__Dataset records__

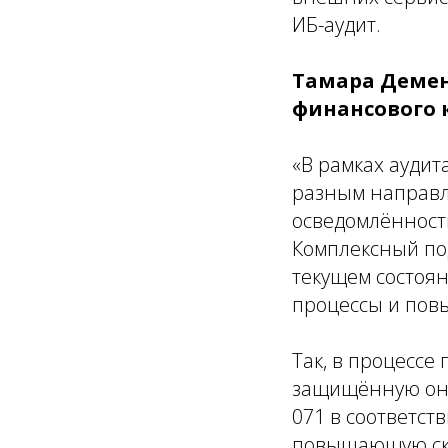
ИБ-аудит.
Тамара
Демен
финансового 
«В р
амках аудит
разным направл
осведомлённост
Комплексный по
текущем состоя
процессы и пов
Так, в процессе
защищённую онл
071 в соответст
повышающую ско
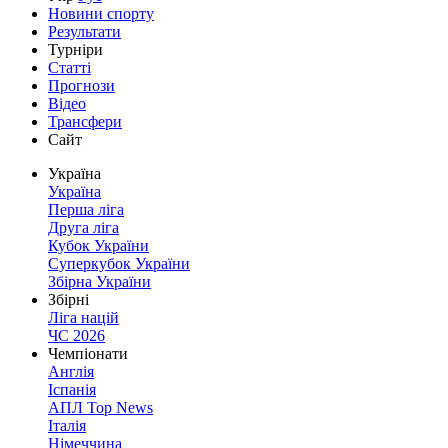
Новини спорту
Результати
Турніри
Статті
Прогнози
Відео
Трансфери
Сайт
Україна
Україна
Перша ліга
Друга ліга
Кубок України
Суперкубок України
Збірна України
Збірні
Ліга націй
ЧС 2026
Чемпіонати
Англія
Іспанія
АПЛ Top News
Італія
Німеччина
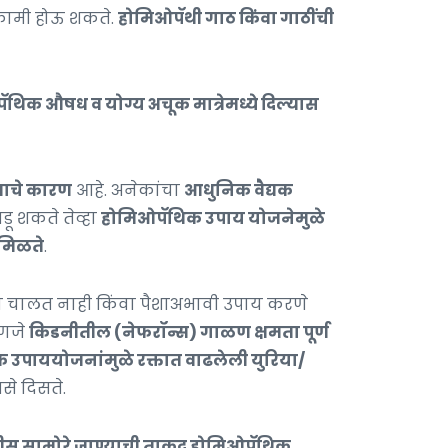
निकामी होऊ शकते.
होमिओपॅथी गाठ किंवा गाठींची
ॅथिक औषध व योग्य अचूक मात्रेमध्ये दिल्यास
्वाचे कारण
आहे. अनेकांचा
आधुनिक वैद्यक
 शकते तेव्हा
होमिओपॅथिक उपाय योजनेमुळे
 मिळते
.
 चालत नाही किंवा पैशाअभावी उपाय करणे
हणजे
किडनीतील (नेफरॉन्स) गाळण क्षमता पूर्ण
 उपाययोजनांमुळे रक्तात वाढलेली युरिया/
से दिसते.
्रारीस सामोरे जाण्याची ताकद होमिओपॅथिक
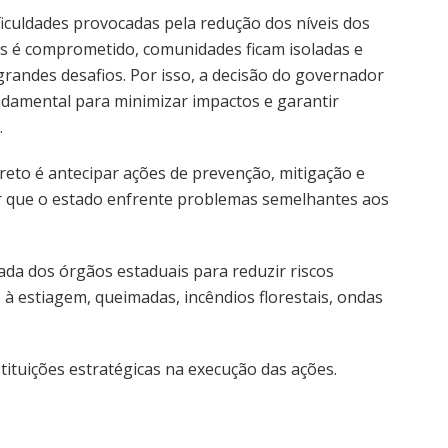
ficuldades provocadas pela redução dos níveis dos
as é comprometido, comunidades ficam isoladas e
andes desafios. Por isso, a decisão do governador
ndamental para minimizar impactos e garantir
.
reto é antecipar ações de prevenção, mitigação e
ar que o estado enfrente problemas semelhantes aos
rada dos órgãos estaduais para reduzir riscos
 à estiagem, queimadas, incêndios florestais, ondas
tituições estratégicas na execução das ações.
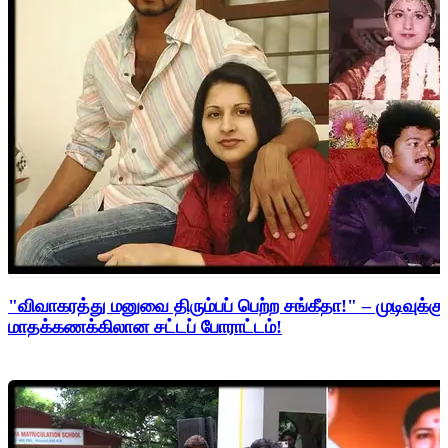
"விவாகரத்து மனுவை திரும்பப் பெற்ற சங்கீதா!" – முடிவுக்கு
மாதக்கணக்கிலான சட்டப் போராட்டம்!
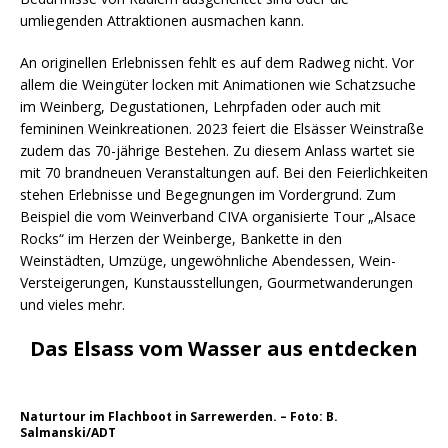
umliegenden Attraktionen ausmachen kann.
An originellen Erlebnissen fehlt es auf dem Radweg nicht. Vor
allem die Weingüter locken mit Animationen wie Schatzsuche
im Weinberg, Degustationen, Lehrpfaden oder auch mit
femininen Weinkreationen. 2023 feiert die Elsässer Weinstraße
zudem das 70-jährige Bestehen. Zu diesem Anlass wartet sie
mit 70 brandneuen Veranstaltungen auf. Bei den Feierlichkeiten
stehen Erlebnisse und Begegnungen im Vordergrund. Zum
Beispiel die vom Weinverband CIVA organisierte Tour „Alsace
Rocks“ im Herzen der Weinberge, Bankette in den
Weinstädten, Umzüge, ungewöhnliche Abendessen, Wein-
Versteigerungen, Kunstausstellungen, Gourmetwanderungen
und vieles mehr.
Das Elsass vom Wasser aus entdecken
Naturtour im Flachboot in Sarrewerden. – Foto: B.
Salmanski/ADT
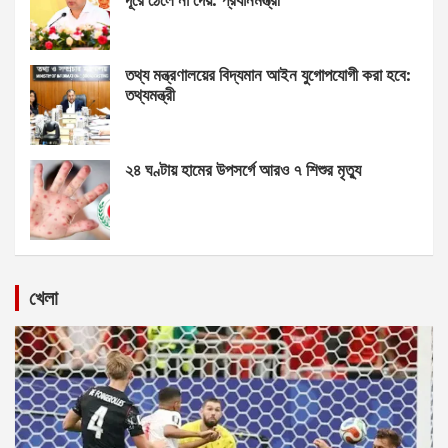
তথ্য মন্ত্রণালয়ের বিদ্যমান আইন যুগোপযোগী করা হবে:
তথ্যমন্ত্রী
২৪ ঘণ্টায় হামের উপসর্গে আরও ৭ শিশুর মৃত্যু
খেলা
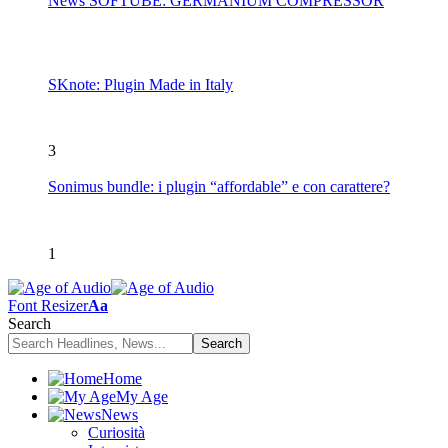
News SOFTUBE: GERMANIUM COMPRESSOR
SKnote: Plugin Made in Italy
3
Sonimus bundle: i plugin “affordable” e con carattere?
1
Font Resizer
Aa
Search
Home
My Age
News
Curiosità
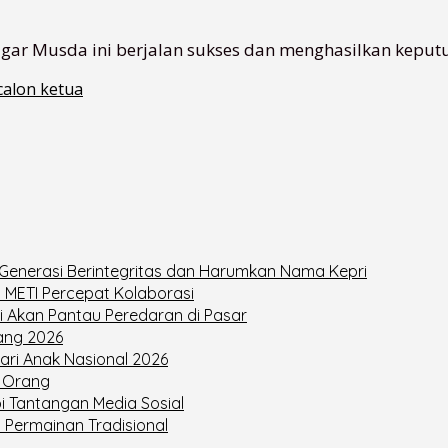
r Musda ini berjalan sukses dan menghasilkan keputusa
calon ketua
enerasi Berintegritas dan Harumkan Nama Kepri
a METI Percepat Kolaborasi
Akan Pantau Peredaran di Pasar
ang 2026
ari Anak Nasional 2026
n Orang
pi Tantangan Media Sosial
 Permainan Tradisional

__Assignment__
Rewrite the text of all the items above, putting "Ukraine" wherever "Україна" appears and leaving everything else unchanged. Leave the pictures out.

__Task result__
ИБ-аудит.
Тамара
Демен
финансового 
«В р
амках аудит
разным направл
осведомлённост
Комплексный по
текущем состоя
процессы и пов
Так, в процессе
защищённую онл
071 в соответст
повышающую ско
Новини спорту
Результати
Турніри
Статті
Прогнози
Відео
Трансфери
Сайт
Ukraine
Ukraine
Перша ліга
Друга ліга
Кубок України
Суперкубок України
Збірна України
Збірні
Ліга націй
ЧС 2026
Чемпіонати
Англія
Іспанія
АПЛ Top News
Італія
Німеччина
निकामी होऊ शकते.
होमिओपॅथी गाठ किंवा गाठींची
ॅथिक औषध व योग्य अचूक मात्रेमध्ये दिल्यास
्वाचे कारण
आहे. अनेकांचा
आधुनिक वैद्यक
 शकते तेव्हा
होमिओपॅथिक उपाय योजनेमुळे
 मिळते
.
 चालत नाही किंवा पैशाअभावी उपाय करणे
हणजे
किडनीतील (नेफरॉन्स) गाळण क्षमता पूर्ण
 उपाययोजनांमुळे रक्तात वाढलेली युरिया/
से दिसते.
्रारीस सामोरे जाण्याची ताकद होमिओपॅथिक
ficuldades provocadas pela redução dos níveis dos
as é comprometido, comunidades ficam isoladas e
andes desafios. Por isso, a decisão do governador
ndamental para minimizar impactos e garantir
.
reto é antecipar ações de prevenção, mitigação e
ar que o estado enfrente problemas semelhantes aos
rada dos órgãos estaduais para reduzir riscos
 à estiagem, queimadas, incêndios florestais, ondas
tituições estratégicas na execução das ações.
"விவாகரத்து மனுவை திரும்பப் பெற்ற சங்கீதா!" – முடிவுக்கு
மாதக்கணக்கிலான சட்டப் போராட்டம்!
umliegenden Attraktionen ausmachen kann.
An originellen Erlebnissen fehlt es auf dem Radweg nicht. Vor
allem die Weingüter locken mit Animationen wie Schatzsuche
im Weinberg, Degustationen, Lehrpfaden oder auch mit
femininen Weinkreationen. 2023 feiert die Elsässer Weinstraße
zudem das 70-jährige Bestehen. Zu diesem Anlass wartet sie
mit 70 brandneuen Veranstaltungen auf. Bei den Feierlichkeiten
stehen Erlebnisse und Begegnungen im Vordergrund. Zum
Beispiel die vom Weinverband CIVA organisierte Tour „Alsace
Rocks“ im Herzen der Weinberge, Bankette in den
Weinstädten, Umzüge, ungewöhnliche Abendessen, Wein-
Versteigerungen, Kunstausstellungen, Gourmetwanderungen
und vieles mehr.
Das Elsass vom Wasser aus entdecken
Naturtour im Flachboot in Sarrewerden. – Foto: B.
Salmanski/ADT
তথ্য মন্ত্রণালয়ের বিদ্যমান আইন যুগোপযোগী করা হবে:
তথ্যমন্ত্রী
২৪ ঘণ্টায় হামের উপসর্গে আরও ৭ শিশুর মৃত্যু
খেলা
News SOFTUBE: GERMANIUM COMPRESSOR
SKnote: Plugin Made in Italy
3
Sonimus bundle: i plugin “affordable” e con carattere?
1
Font Resizer
Aa
Search
Home
My Age
News
Curiosità
r Musda ini berjalan sukses dan menghasilkan keputusa
calon ketua
enerasi Berintegritas dan Harumkan Nama Kepri
a METI Percepat Kolaborasi
Akan Pantau Peredaran di Pasar
ang 2026
ari Anak Nasional 2026
n Orang
pi Tantangan Media Sosial
 Permainan Tradisional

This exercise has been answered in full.